Pulse current induced damping enhancement in micron-submicron pure magnesium

Achieving synergistic enhancement of damping-mechanical performance in pure Mg remains a tough challenge. Electric pulse treatment has proven effective in regulating the microstructure of materials. This work comprehensively investigated the effects of pulse current on the microstructure and damping performance of pure Mg with micron-submicron grains, and revealed the mechanisms of damping enhancement associated with electric pulse treatment. The results suggest that pulse current effectively promotes dislocation disentanglement, thereby increasing the mobile dislocation density.
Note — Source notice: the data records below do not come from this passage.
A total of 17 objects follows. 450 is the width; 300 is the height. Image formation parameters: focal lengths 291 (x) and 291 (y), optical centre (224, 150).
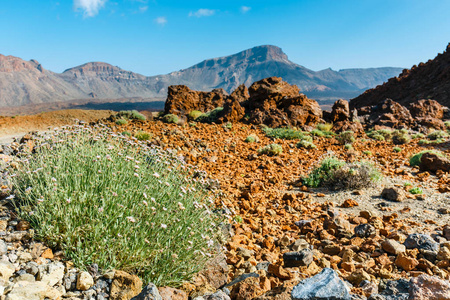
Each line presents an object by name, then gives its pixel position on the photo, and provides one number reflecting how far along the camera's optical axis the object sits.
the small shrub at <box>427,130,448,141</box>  15.86
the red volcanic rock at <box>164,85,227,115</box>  17.30
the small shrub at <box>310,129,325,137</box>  13.90
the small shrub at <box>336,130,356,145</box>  12.99
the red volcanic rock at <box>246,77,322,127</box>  15.45
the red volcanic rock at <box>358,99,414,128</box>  19.09
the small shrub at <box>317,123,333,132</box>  15.44
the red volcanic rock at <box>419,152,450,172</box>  8.26
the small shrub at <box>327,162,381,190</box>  6.71
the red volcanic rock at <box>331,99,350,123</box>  18.16
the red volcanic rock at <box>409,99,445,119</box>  22.06
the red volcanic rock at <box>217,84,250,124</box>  14.55
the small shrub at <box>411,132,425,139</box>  16.19
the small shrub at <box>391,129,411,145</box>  14.35
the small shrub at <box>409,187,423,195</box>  6.28
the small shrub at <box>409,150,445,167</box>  9.25
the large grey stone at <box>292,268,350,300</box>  2.17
In addition, pulse current facilitates dislocation slip and grain boundary relaxation in submicron samples, accompanied by the generation of high-density stacking faults. The microstructural evolution enhances the damping capacity of pure Mg. After electric pulse treatment, the strain amplitude independent damping ( Q ₀^–1) in samples I-Q-0 (7 µm), I-Q-20 (308 nm), and I-Q-60 (155 nm) increased by 17%, 11%, and 14%, while the strain amplitude dependent damping ( Q _h^-1) increased by 5%, 11%, and 54%, respectively. The increment in strain amplitude independent damping capacity Δ Q ₀^–1 is dominated by dislocations. Because pulse current can induce higher mobile dislocation density, contributing to greater energy dissipation and enhanced damping. Besides, the increment in strain amplitude dependent damping capacity Δ Q _h^-1 in micron I-Q-0 (7 µm) sample is also dominated by dislocation behavior. However, in submicron I-Q-20 (308 nm) and I-Q-60 (155 nm) samples, Δ Q _h^-1 is dominated by stacking faults rather than dislocations. Consequently, damping and mechanical properties are synergistically improved in micron–submicron pure Mg by electric pulse treatment.